Outro problema é que filhos
de usuárias muitas vezes passam por crises de abstinência da droga, tendo maior
dificuldade para ser confortados e se assustando ao menor toque ou barulho. Esse
tipo de complicação pode durar de oito a dez semanas depois do nascimento ou até
mais.
Ecstasy:
De acordo com uma pesquisa
do Serviço de Informações de Teratologia Britânico, houve maior número de más-formações
(especialmente de membros e coração) entre os bebês de consumidoras de ecstasy,
especialmente se associado a outras drogas, do que de mães que não tomavam nada.
Heroína:
A heroína provoca diversos
efeitos negativos no bebê em desenvolvimento, como menor crescimento fetal, nascimento
prematuro -- cerca de metade dos filhos de mães viciadas em heroína nasce antes
do tempo e até a morte mesmo antes do nascimento.
Crianças expostas à heroína
durante a vida uterina costumam sofrer sintomas fortíssimos de crise de abstinência
depois do parto, necessitando de tratamento que pode levar semanas. Entre os sintomas
estão irritabilidade, desassossego e dificuldade de comer e respirar, e só especialistas
no assunto são treinados para lidar corretamente e de maneira segura com esse tipo
de situação.
Tem
como parar?
Independentemente de você
ser uma usuária casual de drogas ou fazer uso pesado delas, parar nem sempre é fácil,
mesmo durante a gravidez. É uma decisão que exige coragem e muitas vezes uma mudança
radical de estilo de vida por um bebê que você nem conhece ainda ou ama.
Por mais que a decisão
seja exclusivamente sua, é sempre bom ter ajuda por perto nessas horas. Não deixe
de comentar com o médico ou a enfermeira que acompanha seu pré-natal se você usou
ou usa algum tipo de droga. Provavelmente vai dar vergonha de falar, mas lembre-se
de que eles são profissionais que já viram coisa muito pior e são treinados para
auxiliar e cuidar dos seus pacientes da melhor maneira possível.
Você certamente não será
a primeira grávida nessa situação que eles conheceram e sua vontade de se informar
mostrará o quanto você se importa com a saúde do bebê que está para chegar. Profissionais
de saúde também têm o compromisso de não contar para ninguém o que é discutido dentro
do consultório.
E quem
usou sem saber que estava grávida? Vai fazer mal para o bebê?

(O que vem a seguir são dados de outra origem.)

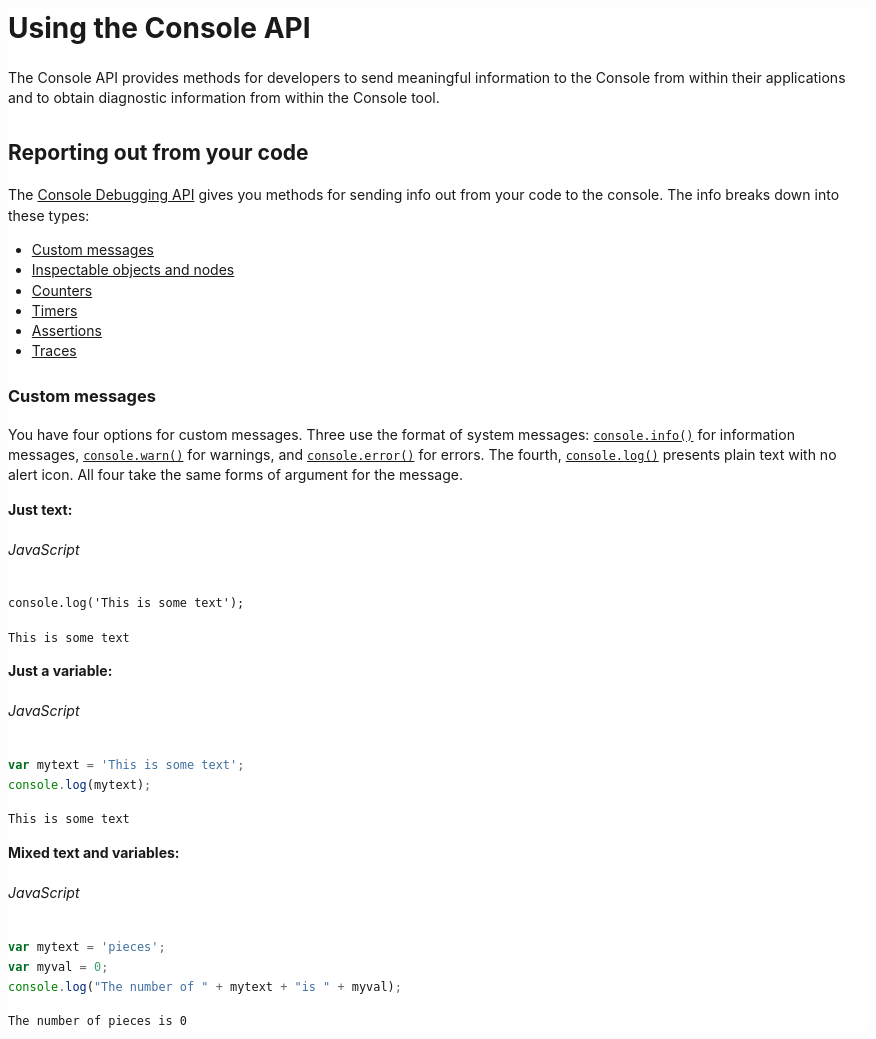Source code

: # Using the Console API

The Console API provides methods for developers to send meaningful information to the Console from within their applications and to obtain diagnostic information from within the Console tool.

## Reporting out from your code
The [Console Debugging API](https://msdn.microsoft.com/en-us/library/hh772173(v=vs.85).aspx) gives you methods for sending info out from your code to the console. The info breaks down into these types:

  - [Custom messages](#custom-messages)
  - [Inspectable objects and nodes](#inspectable-objects-and-nodes)
  - [Counters](#counters)
  - [Timers](#timers)
  - [Assertions](#assertions)
  - [Traces](#traces-and-profiles)

### Custom messages
You have four options for custom messages. Three use the format of system messages: [`console.info()`](https://msdn.microsoft.com/en-us/library/hh772178(v=vs.85).aspx) for information messages, [`console.warn()`](https://msdn.microsoft.com/en-us/library/hh772181(v=vs.85).aspx) for warnings, and [`console.error()`](https://msdn.microsoft.com/en-us/library/hh772176(v=vs.85).aspx) for errors. The fourth, [`console.log()`](https://msdn.microsoft.com/en-us/library/hh772179(v=vs.85).aspx) presents plain text with no alert icon. All four take the same forms of argument for the message.

**Just text:**

###### *JavaScript*

`console.log('This is some text');`
>
`This is some text`



**Just a variable:**

###### *JavaScript*
```javascript
var mytext = 'This is some text';
console.log(mytext);
```
>
`This is some text`

**Mixed text and variables:**
###### *JavaScript*
```javascript
var mytext = 'pieces';
var myval = 0;
console.log("The number of " + mytext + "is " + myval);
```
>
`The number of pieces is 0`
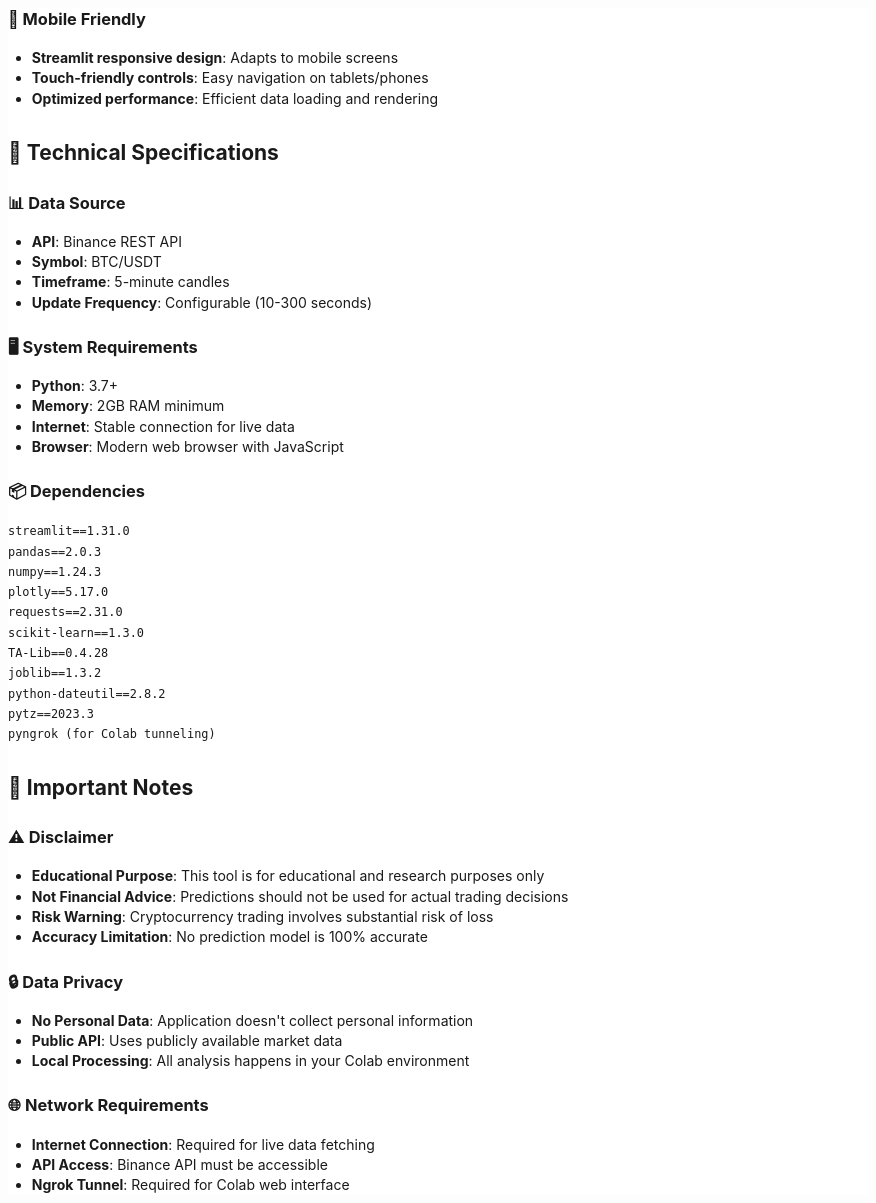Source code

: ### 📱 Mobile Friendly
- **Streamlit responsive design**: Adapts to mobile screens
- **Touch-friendly controls**: Easy navigation on tablets/phones
- **Optimized performance**: Efficient data loading and rendering

## 🔧 Technical Specifications

### 📊 Data Source
- **API**: Binance REST API
- **Symbol**: BTC/USDT
- **Timeframe**: 5-minute candles
- **Update Frequency**: Configurable (10-300 seconds)

### 🖥️ System Requirements
- **Python**: 3.7+
- **Memory**: 2GB RAM minimum
- **Internet**: Stable connection for live data
- **Browser**: Modern web browser with JavaScript

### 📦 Dependencies
```
streamlit==1.31.0
pandas==2.0.3
numpy==1.24.3
plotly==5.17.0
requests==2.31.0
scikit-learn==1.3.0
TA-Lib==0.4.28
joblib==1.3.2
python-dateutil==2.8.2
pytz==2023.3
pyngrok (for Colab tunneling)
```

## 🚨 Important Notes

### ⚠️ Disclaimer
- **Educational Purpose**: This tool is for educational and research purposes only
- **Not Financial Advice**: Predictions should not be used for actual trading decisions
- **Risk Warning**: Cryptocurrency trading involves substantial risk of loss
- **Accuracy Limitation**: No prediction model is 100% accurate

### 🔒 Data Privacy
- **No Personal Data**: Application doesn't collect personal information
- **Public API**: Uses publicly available market data
- **Local Processing**: All analysis happens in your Colab environment

### 🌐 Network Requirements
- **Internet Connection**: Required for live data fetching
- **API Access**: Binance API must be accessible
- **Ngrok Tunnel**: Required for Colab web interface
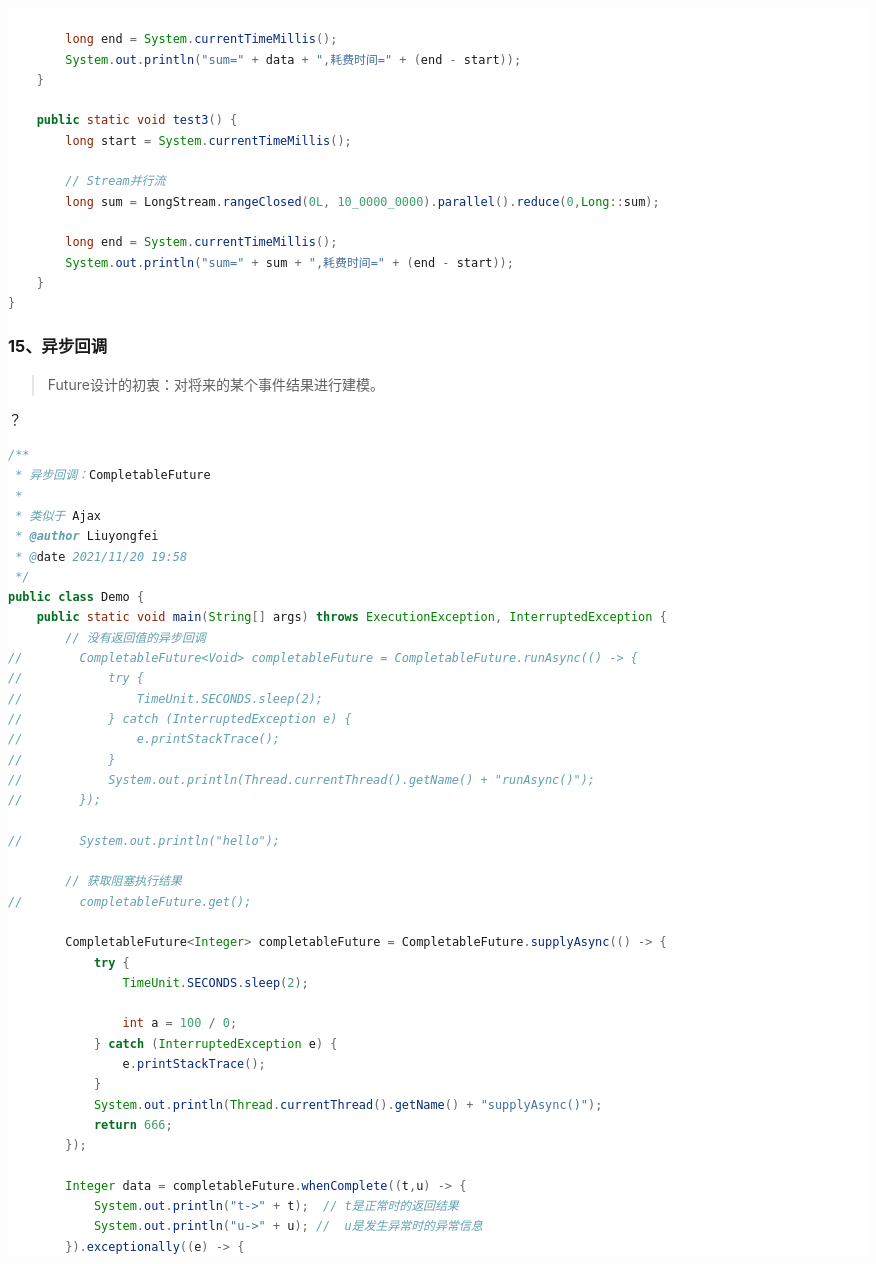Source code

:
 ```java

        long end = System.currentTimeMillis();
        System.out.println("sum=" + data + ",耗费时间=" + (end - start));
    }

    public static void test3() {
        long start = System.currentTimeMillis();

        // Stream并行流
        long sum = LongStream.rangeClosed(0L, 10_0000_0000).parallel().reduce(0,Long::sum);

        long end = System.currentTimeMillis();
        System.out.println("sum=" + sum + ",耗费时间=" + (end - start));
    }
}
```

### 	15、异步回调

> Future设计的初衷：对将来的某个事件结果进行建模。

？

```java
/**
 * 异步回调：CompletableFuture
 *
 * 类似于 Ajax
 * @author Liuyongfei
 * @date 2021/11/20 19:58
 */
public class Demo {
    public static void main(String[] args) throws ExecutionException, InterruptedException {
        // 没有返回值的异步回调
//        CompletableFuture<Void> completableFuture = CompletableFuture.runAsync(() -> {
//            try {
//                TimeUnit.SECONDS.sleep(2);
//            } catch (InterruptedException e) {
//                e.printStackTrace();
//            }
//            System.out.println(Thread.currentThread().getName() + "runAsync()");
//        });

//        System.out.println("hello");

        // 获取阻塞执行结果
//        completableFuture.get();

        CompletableFuture<Integer> completableFuture = CompletableFuture.supplyAsync(() -> {
            try {
                TimeUnit.SECONDS.sleep(2);

                int a = 100 / 0;
            } catch (InterruptedException e) {
                e.printStackTrace();
            }
            System.out.println(Thread.currentThread().getName() + "supplyAsync()");
            return 666;
        });

        Integer data = completableFuture.whenComplete((t,u) -> {
            System.out.println("t->" + t);  // t是正常时的返回结果
            System.out.println("u->" + u); //  u是发生异常时的异常信息
        }).exceptionally((e) -> {
```
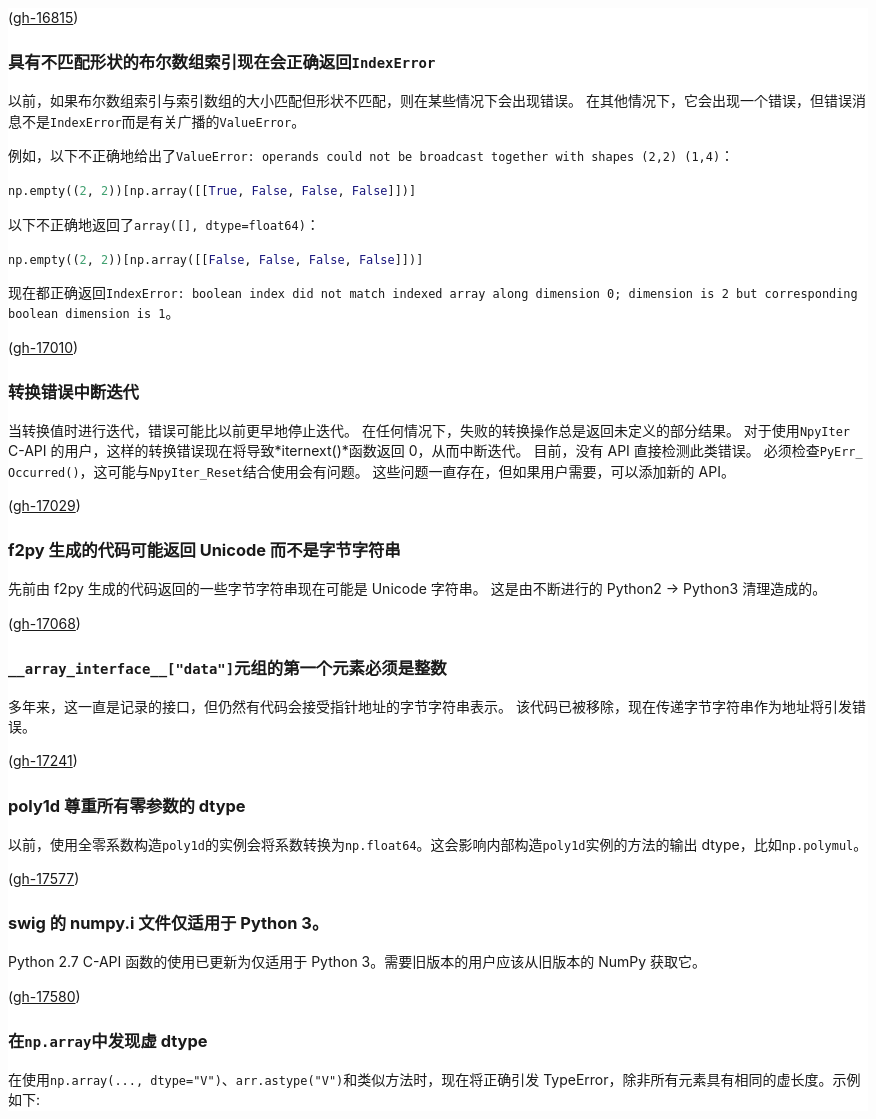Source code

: ([gh-16815](https://github.com/numpy/numpy/pull/16815))

### 具有不匹配形状的布尔数组索引现在会正确返回`IndexError`

以前，如果布尔数组索引与索引数组的大小匹配但形状不匹配，则在某些情况下会出现错误。 在其他情况下，它会出现一个错误，但错误消息不是`IndexError`而是有关广播的`ValueError`。

例如，以下不正确地给出了`ValueError: operands could not be broadcast together with shapes (2,2) (1,4)`：

```py
np.empty((2, 2))[np.array([[True, False, False, False]])] 
```

以下不正确地返回了`array([], dtype=float64)`：

```py
np.empty((2, 2))[np.array([[False, False, False, False]])] 
```

现在都正确返回`IndexError: boolean index did not match indexed array along dimension 0; dimension is 2 but corresponding boolean dimension is 1`。

([gh-17010](https://github.com/numpy/numpy/pull/17010))

### 转换错误中断迭代

当转换值时进行迭代，错误可能比以前更早地停止迭代。 在任何情况下，失败的转换操作总是返回未定义的部分结果。 对于使用`NpyIter` C-API 的用户，这样的转换错误现在将导致*iternext()*函数返回 0，从而中断迭代。 目前，没有 API 直接检测此类错误。 必须检查`PyErr_Occurred()`，这可能与`NpyIter_Reset`结合使用会有问题。 这些问题一直存在，但如果用户需要，可以添加新的 API。

([gh-17029](https://github.com/numpy/numpy/pull/17029))

### f2py 生成的代码可能返回 Unicode 而不是字节字符串

先前由 f2py 生成的代码返回的一些字节字符串现在可能是 Unicode 字符串。 这是由不断进行的 Python2 -> Python3 清理造成的。

([gh-17068](https://github.com/numpy/numpy/pull/17068))

### `__array_interface__["data"]`元组的第一个元素必须是整数

多年来，这一直是记录的接口，但仍然有代码会接受指针地址的字节字符串表示。 该代码已被移除，现在传递字节字符串作为地址将引发错误。

([gh-17241](https://github.com/numpy/numpy/pull/17241))

### poly1d 尊重所有零参数的 dtype

以前，使用全零系数构造`poly1d`的实例会将系数转换为`np.float64`。这会影响内部构造`poly1d`实例的方法的输出 dtype，比如`np.polymul`。

([gh-17577](https://github.com/numpy/numpy/pull/17577))

### swig 的 numpy.i 文件仅适用于 Python 3。

Python 2.7 C-API 函数的使用已更新为仅适用于 Python 3。需要旧版本的用户应该从旧版本的 NumPy 获取它。

([gh-17580](https://github.com/numpy/numpy/pull/17580))

### 在`np.array`中发现虚 dtype

在使用`np.array(..., dtype="V")`、`arr.astype("V")`和类似方法时，现在将正确引发 TypeError，除非所有元素具有相同的虚长度。示例如下:
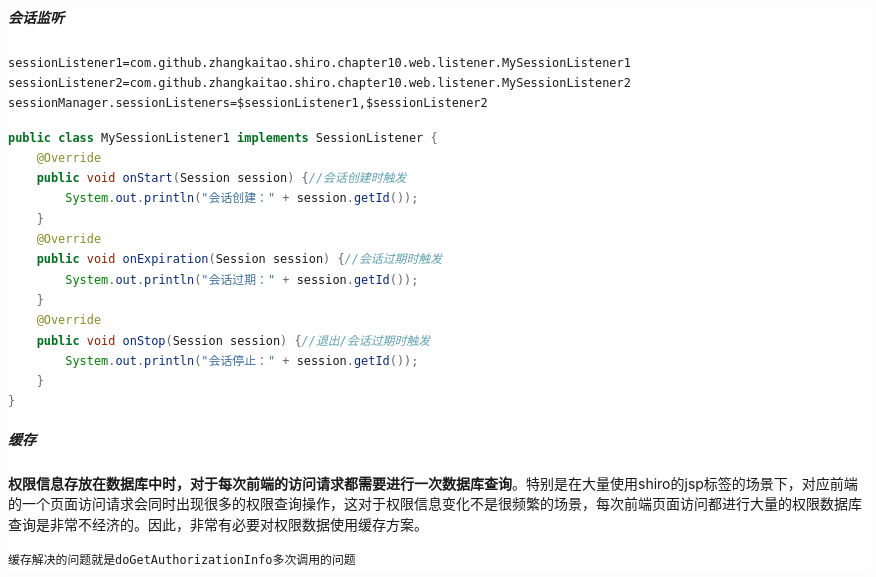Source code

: ##### 会话监听

```
sessionListener1=com.github.zhangkaitao.shiro.chapter10.web.listener.MySessionListener1
sessionListener2=com.github.zhangkaitao.shiro.chapter10.web.listener.MySessionListener2
sessionManager.sessionListeners=$sessionListener1,$sessionListener2
```

```java
public class MySessionListener1 implements SessionListener {
    @Override
    public void onStart(Session session) {//会话创建时触发
        System.out.println("会话创建：" + session.getId());
    }
    @Override
    public void onExpiration(Session session) {//会话过期时触发
        System.out.println("会话过期：" + session.getId());
    }
    @Override
    public void onStop(Session session) {//退出/会话过期时触发
        System.out.println("会话停止：" + session.getId());
    }  
}
```



##### 缓存

**权限信息存放在数据库中时，对于每次前端的访问请求都需要进行一次数据库查询**。特别是在大量使用shiro的jsp标签的场景下，对应前端的一个页面访问请求会同时出现很多的权限查询操作，这对于权限信息变化不是很频繁的场景，每次前端页面访问都进行大量的权限数据库查询是非常不经济的。因此，非常有必要对权限数据使用缓存方案。

```
缓存解决的问题就是doGetAuthorizationInfo多次调用的问题
```

















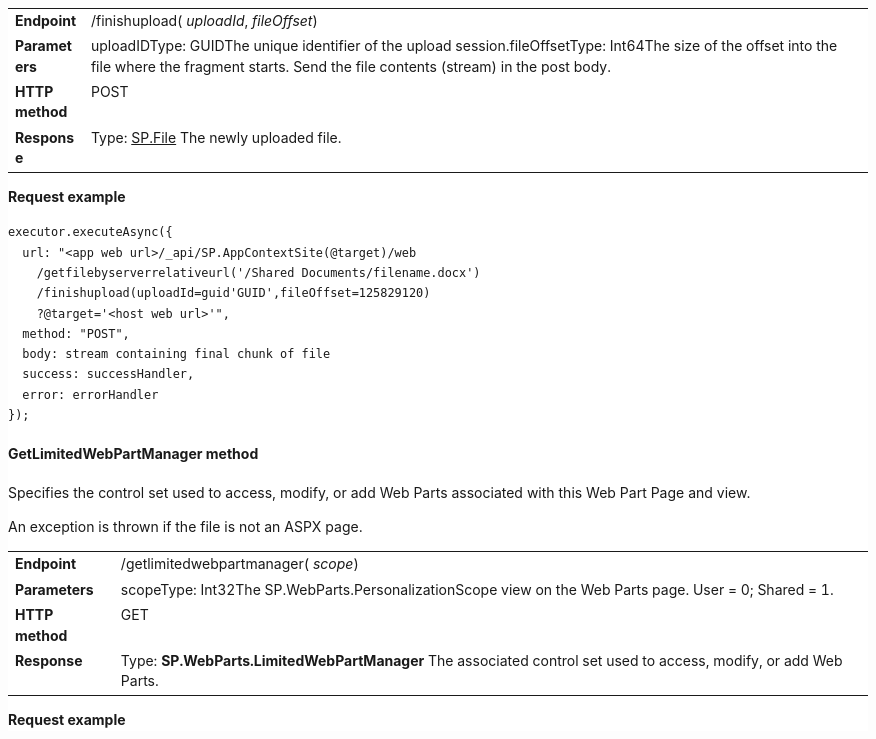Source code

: 
 

|||
|:-----|:-----|
|**Endpoint**|/finishupload( _uploadId_,  _fileOffset_)|
|**Parameters**| uploadIDType: GUIDThe unique identifier of the upload session.fileOffsetType: Int64The size of the offset into the file where the fragment starts. Send the file contents (stream) in the post body.|
|**HTTP method**|POST|
|**Response**|Type:  [SP.File](files-and-folders-rest-api-reference.md#bk_File) The newly uploaded file.|

 
 **Request example**
 

 



```
executor.executeAsync({
  url: "<app web url>/_api/SP.AppContextSite(@target)/web
    /getfilebyserverrelativeurl('/Shared Documents/filename.docx')
    /finishupload(uploadId=guid'GUID',fileOffset=125829120)
    ?@target='<host web url>'",
  method: "POST",
  body: stream containing final chunk of file
  success: successHandler,
  error: errorHandler
});
```


#### GetLimitedWebPartManager method
<a name="bk_FileGetLimitedWebPartManager"> </a>

Specifies the control set used to access, modify, or add Web Parts associated with this Web Part Page and view.
 

 
An exception is thrown if the file is not an ASPX page.
 

 

|||
|:-----|:-----|
|**Endpoint**|/getlimitedwebpartmanager( _scope_)|
|**Parameters**| scopeType: Int32The SP.WebParts.PersonalizationScope view on the Web Parts page. User = 0; Shared = 1. |
|**HTTP method**|GET|
|**Response**|Type:  **SP.WebParts.LimitedWebPartManager** The associated control set used to access, modify, or add Web Parts.|

 
 **Request example**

O primeiro passo é realmente
não usar mais nada, para não correr mais risco nenhum, ainda que seja no finalzinho
da gravidez. Não pense que agora já não vai fazer mais diferença. Faz sim. Procure não ficar desesperada achando que seu
filho vai nascer com mil problemas. A verdade é que não dá para ter certeza, por
isso é tão importante fazer um pré-natal direitinho,
com todas as consultas e ultrassons que forem pedidos.